-- TASK STATEMENT --
Wherever a line of the records contains "sostenible", copy that line.

-- DATA FOR REVIEW --
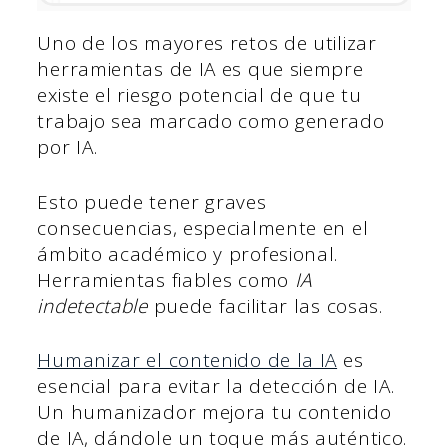
Uno de los mayores retos de utilizar
herramientas de IA es que siempre
existe el riesgo potencial de que tu
trabajo sea marcado como generado
por IA.
Esto puede tener graves
consecuencias, especialmente en el
ámbito académico y profesional.
Herramientas fiables como
IA
indetectable
puede facilitar las cosas.
Humanizar el contenido de la IA
es
esencial para evitar la detección de IA.
Un humanizador mejora tu contenido
de IA, dándole un toque más auténtico.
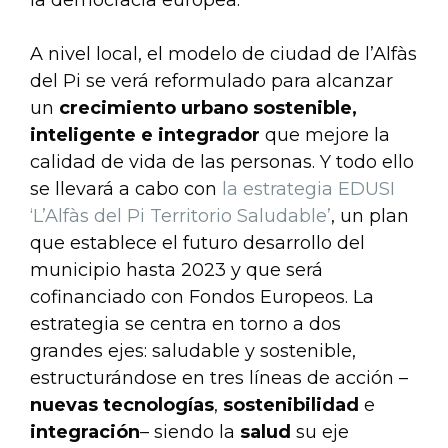
la democracia europea.
A nivel local, el modelo de ciudad de l’Alfàs
del Pi se verá reformulado para alcanzar
un
crecimiento urbano sostenible,
inteligente e integrador
que mejore la
calidad de vida de las personas. Y todo ello
se llevará a cabo con
la estrategia EDUSI
‘L’Alfàs del Pi Territorio Saludable’
, un plan
que establece el futuro desarrollo del
municipio hasta 2023 y que será
cofinanciado con Fondos Europeos. La
estrategia se centra en torno a dos
grandes ejes: saludable y sostenible,
estructurándose en tres líneas de acción –
nuevas
tecnologías
,
sostenibilidad
e
integración
– siendo la
salud
su eje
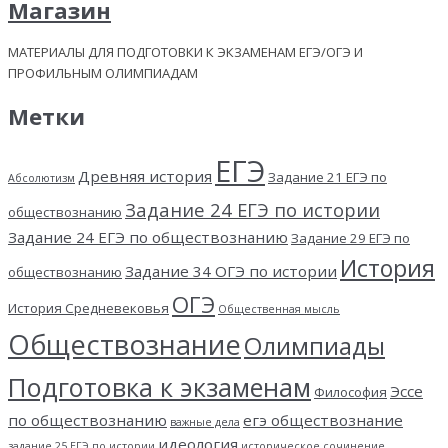
Магазин
МАТЕРИАЛЫ ДЛЯ ПОДГОТОВКИ К ЭКЗАМЕНАМ ЕГЭ/ОГЭ И
ПРОФИЛЬНЫМ ОЛИМПИАДАМ
Метки
ЕГЭ
Древняя история
Задание 21 ЕГЭ по
Абсолютизм
Задание 24 ЕГЭ по истории
обществознанию
Задание 24 ЕГЭ по обществознанию
Задание 29 ЕГЭ по
История
Задание 34 ОГЭ по истории
обществознанию
ОГЭ
История Средневековья
Общественная мысль
Обществознание
Олимпиады
Подготовка к экзаменам
Эссе
Философия
по обществознанию
егэ обществознание
важные дела
идеология
задание 25 ЕГЭ по истории
историческое сочинение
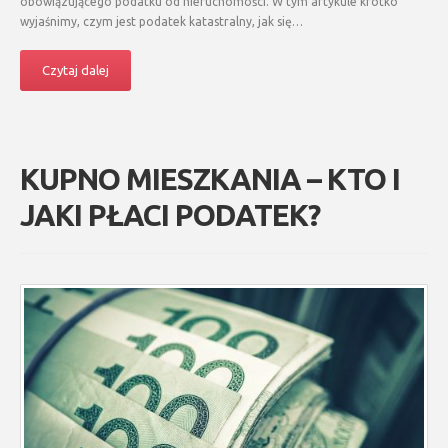
obowiązującego podatku od nieruchomości. W tym artykule krótko
wyjaśnimy, czym jest podatek katastralny, jak się…
Czytaj dalej
KUPNO MIESZKANIA – KTO I
JAKI PŁACI PODATEK?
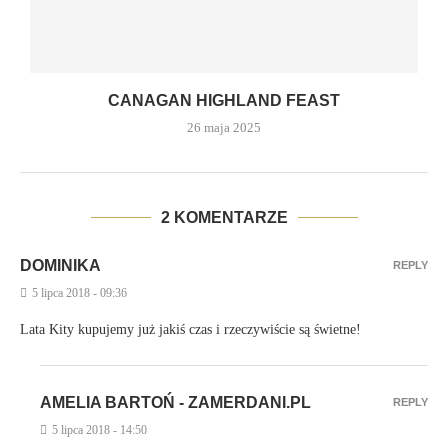
CANAGAN HIGHLAND FEAST
26 maja 2025
2 KOMENTARZE
DOMINIKA
REPLY
5 lipca 2018 - 09:36
Lata Kity kupujemy już jakiś czas i rzeczywiście są świetne!
AMELIA BARTOŃ - ZAMERDANI.PL
REPLY
5 lipca 2018 - 14:50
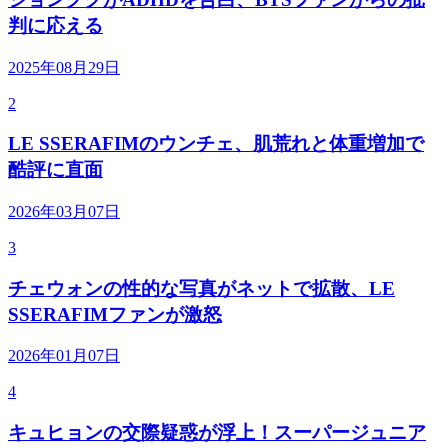
判に応える
2025年08月29日
2
LE SSERAFIMのウンチェ、肌荒れと体重増加で
酷評に直面
2026年03月07日
3
チェウォンの性的な写真がネットで拡散、LE
SSERAFIMファンが激怒
2026年01月07日
4
キュヒョンの交際疑惑が浮上！スーパージュニア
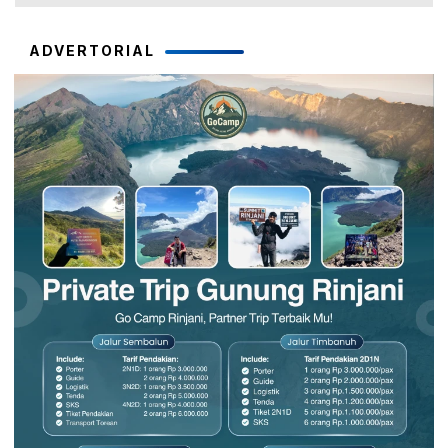
ADVERTORIAL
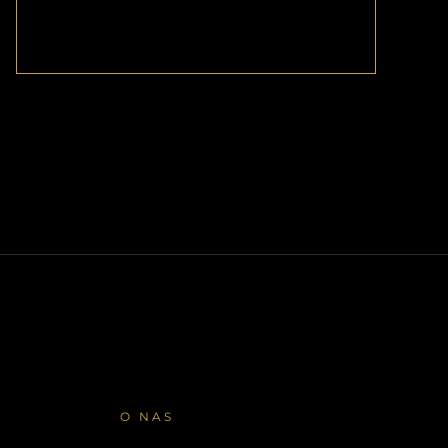
O NAS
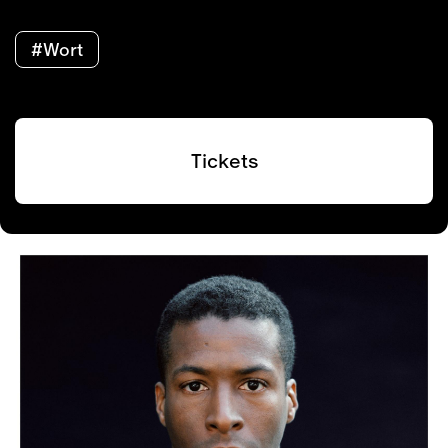
#Wort
Tickets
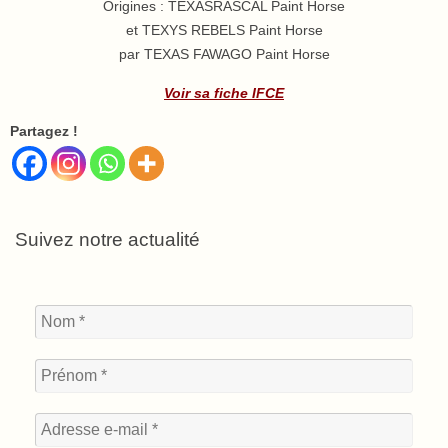
Origines : TEXASRASCAL Paint Horse
et TEXYS REBELS Paint Horse
par TEXAS FAWAGO Paint Horse
Voir sa fiche IFCE
Partagez !
Suivez notre actualité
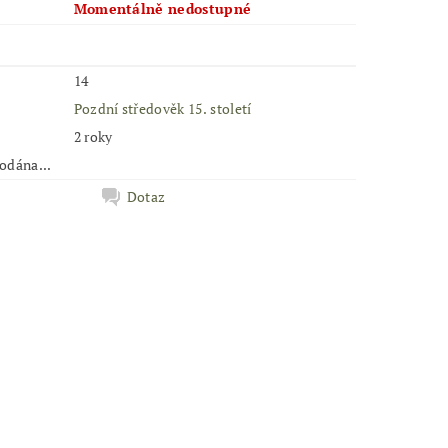
Momentálně nedostupné
č
14
Pozdní středověk 15. století
2 roky
odána...
Dotaz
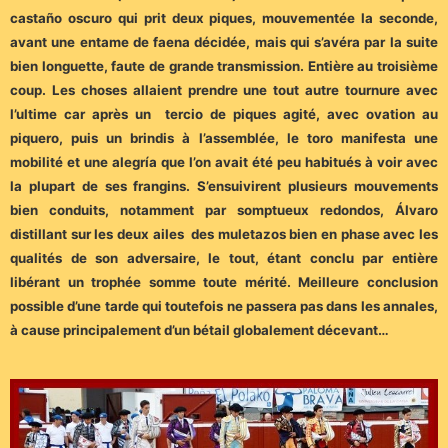
castaño oscuro qui prit deux piques, mouvementée la seconde,
avant une entame de faena décidée, mais qui s’avéra par la suite
bien longuette, faute de grande transmission. Entière au troisième
coup. Les choses allaient prendre une tout autre tournure avec
l’ultime car après un tercio de piques agité, avec ovation au
piquero, puis un brindis à l’assemblée, le toro manifesta une
mobilité et une alegría que l’on avait été peu habitués à voir avec
la plupart de ses frangins. S’ensuivirent plusieurs mouvements
bien conduits, notamment par somptueux redondos, Álvaro
distillant sur les deux ailes des muletazos bien en phase avec les
qualités de son adversaire, le tout, étant conclu par entière
libérant un trophée somme toute mérité. Meilleure conclusion
possible d’une tarde qui toutefois ne passera pas dans les annales,
à cause principalement d’un bétail globalement décevant…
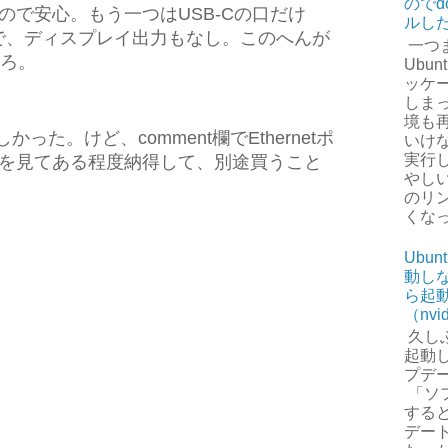
のでd
ので安心。もう一つはUSB-Cの口だけ
ルし
いで、ディスプレイ出力もなし。このへんが
一つ
ころ。
Ubun
ッケ
しまっ
境も
しかった。けど、comment欄でEthernetポ
いけ
実行
を見てある程度納得して、別途買うこと
やしい
のリ
くなっ.
Ubu
動し
ら起
（nv
久しぶ
起動
プデ
「ソ
する
デー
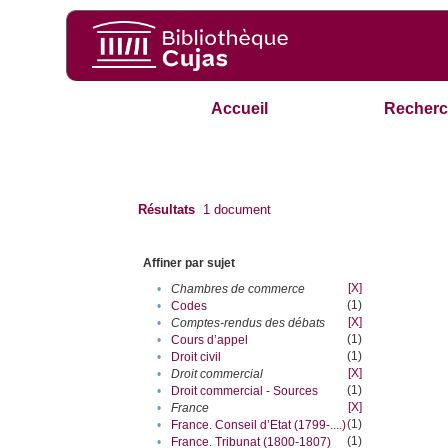
Accueil
Recherc
Résultats
1
document
Affiner par sujet
[X]
•
Chambres de commerce
(1)
•
Codes
[X]
•
Comptes-rendus des débats
(1)
•
Cours d’appel
(1)
•
Droit civil
[X]
•
Droit commercial
(1)
•
Droit commercial - Sources
[X]
•
France
(1)
•
France. Conseil d’Etat (1799-....)
(1)
•
France. Tribunat (1800-1807)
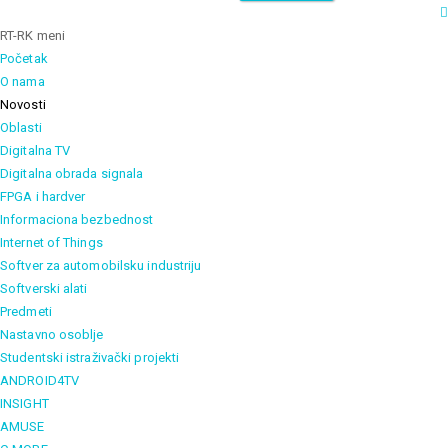
RT-RK meni
Početak
O nama
Novosti
Oblasti
Digitalna TV
Digitalna obrada signala
FPGA i hardver
Informaciona bezbednost
Internet of Things
Softver za automobilsku industriju
Softverski alati
Predmeti
Nastavno osoblje
Studentski istraživački projekti
ANDROID4TV
INSIGHT
AMUSE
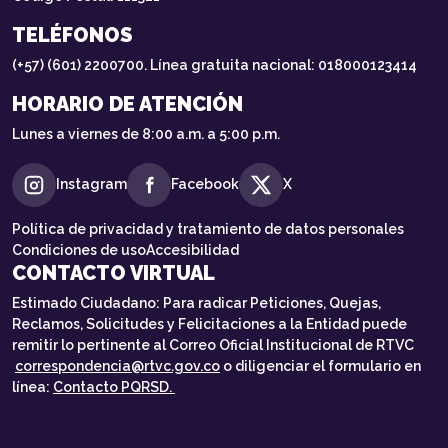
TELÉFONOS
(+57) (601) 2200700. Línea gratuita nacional: 018000123414
HORARIO DE ATENCIÓN
Lunes a viernes de 8:00 a.m. a 5:00 p.m.
Instagram
Facebook
X
Política de privacidad y tratamiento de datos personales
Condiciones de uso
Accesibilidad
CONTACTO VIRTUAL
Estimado Ciudadano: Para radicar Peticiones, Quejas,
Reclamos, Solicitudes y Felicitaciones a la Entidad puede
remitir lo pertinente al Correo Oficial Institucional de RTVC
correspondencia@rtvc.gov.co
o diligenciar el formulario en
línea:
Contacto PQRSD.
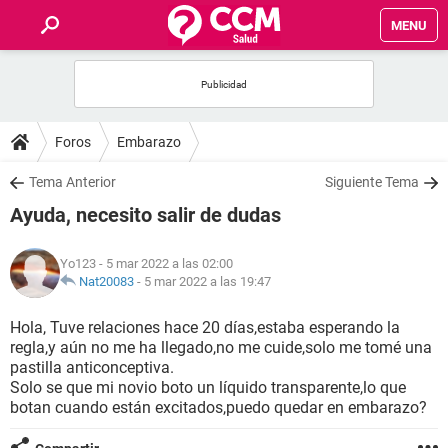
MENU
INICIO
FOROS
Foros
Embarazo
SALUD
Tema Anterior
Siguiente Tema
Ayuda, necesito salir de dudas
FAMILIA
Yo123
- 5 mar 2022 a las 02:00
NUTRICIÓN
Nat20083
-
5 mar 2022 a las 19:47
Hola, Tuve relaciones hace 20 días,estaba esperando la
BIENESTAR
regla,y aún no me ha llegado,no me cuide,solo me tomé una
pastilla anticonceptiva.
SEXUALIDAD
Solo se que mi novio boto un líquido transparente,lo que
botan cuando están excitados,puedo quedar en embarazo?
GLOSARIO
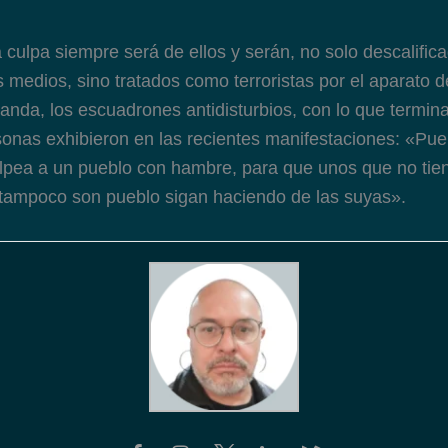
a culpa siempre será de ellos y serán, no solo descalific
s medios, sino tratados como terroristas por el aparato de
nda, los escuadrones antidisturbios, con lo que termina
onas exhibieron en las recientes manifestaciones: «Pue
lpea a un pueblo con hambre, para que unos que no tien
tampoco son pueblo sigan haciendo de las suyas».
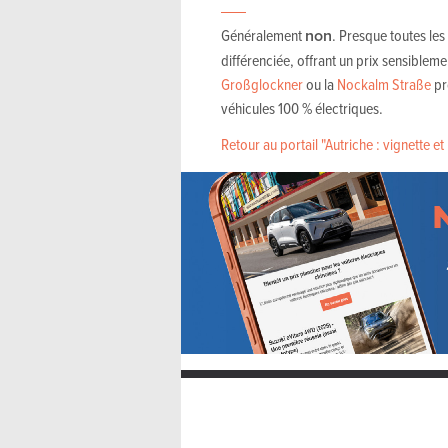
Généralement
non
. Presque toutes les
différenciée, offrant un prix sensiblem
Großglockner
ou la
Nockalm Straße
pr
véhicules 100 % électriques.
Retour au portail "Autriche : vignette e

-- ANSWER AREA --
crecimiento urbano sostenible,
grandes ejes: saludable y sostenible,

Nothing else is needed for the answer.